Walls are the big trees – Grimm’s trees, Siberian, enormous Irish voyaging stories. Bark shines wet, the roots are mad and deep. I ramble under the billowing skirts of love’s tall pines.
This twigged hump holds the vastness of a stag’s breastbone, a pirate’s cathedral, it is a smokey den of gaudy leaps.
Gawain’s bent head in the green chapel, I love. The heavy horse alone in the orchard, I love. The woman who lives at the edge of the world, I love.
Grasses hum with beehive. I break chunks of honeycomb and offer them up to Dartmoor.
The hut shudders with foamy energy, reaching northwards to coax the rivers – the Tavy, the Plym, the Erme, the Avon, the Dart, and The Teign. Brittle gods are amok in the tourists' sour heather.
I call the names under the names of old Devon - Broken Court - Breazle, Dark Stream - Dawlish, Great Wood - Cruwys Morchard, all shimmering in the leafy gramarye of this Kingdom of Dumnonia.
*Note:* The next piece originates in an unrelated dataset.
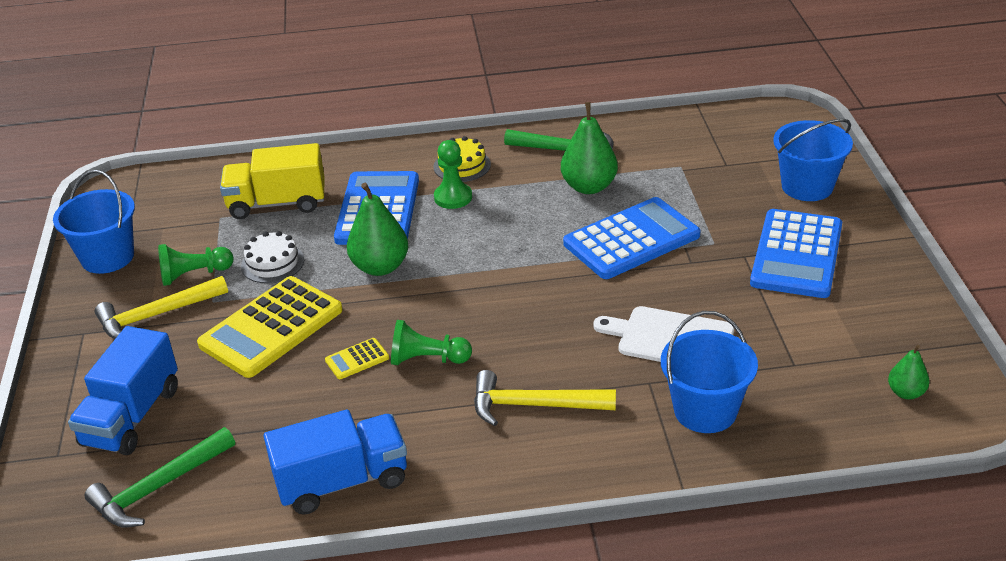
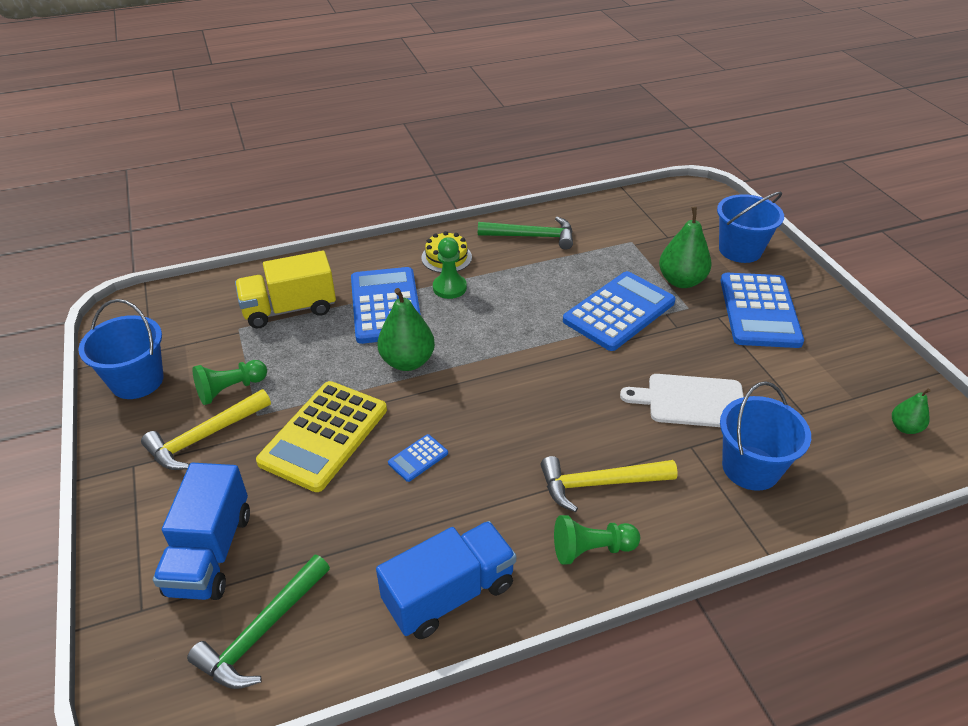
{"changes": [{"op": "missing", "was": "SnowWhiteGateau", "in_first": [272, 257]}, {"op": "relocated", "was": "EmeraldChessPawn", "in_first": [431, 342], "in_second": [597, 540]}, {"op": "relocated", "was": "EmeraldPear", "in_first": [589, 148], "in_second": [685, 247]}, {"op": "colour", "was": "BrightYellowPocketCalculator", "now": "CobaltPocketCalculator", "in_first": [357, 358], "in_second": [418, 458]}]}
I carry green waves from the bright girdle of the sea, generous beer in a bronze cup for the spit-wind. I come in the old way.
I leave a hollowed out hoof filled with apple-blossom on the turf, I haunch the dream path of the adder up to Hay Tor, Lucky Tor, Hound Tor, Benji Tor, Yal Tor.
The dry-stone wall, I love. The moon over corn, I love. Branwen of the white breast, I love.
At forty years old, I bend my head. I come in my father's boots, and Alec’s, and Leonard’s, and Bryan’s. I carry dark bundles of my mother's hair, and Christine’s, and Monica’s, and Jenny's.
The blood holds Shaw, Gibson, Causer, Thackery. I come to walk the boundaries. I come to find a myth-line. This spreading turf is the moor – once a desert, a tropical island, a red wood forest.
I clamber flanks of bailing twine and rusting tractor engine to get nearer to your gurgled speech. I break the hard crust of snow with blue paws. I lace granite with whisky and milk. Within the stag’s bone there is a hawkish wine, in the glisten of the hare's paw lies the old singing.
Let the tusks of Dermot’s Boar get soaked in the wine of your education, Let your milk heavy udders splash hot into our story-parched mouth, Let the wild swan at dawn rise to meet Christ’s dark fire.
I ask for protection from the good power.
Let all stories hold, heal and nourish my small family. Let they be hazels for our mouths. Nothing but goodness – no fear, no meanness, no envy.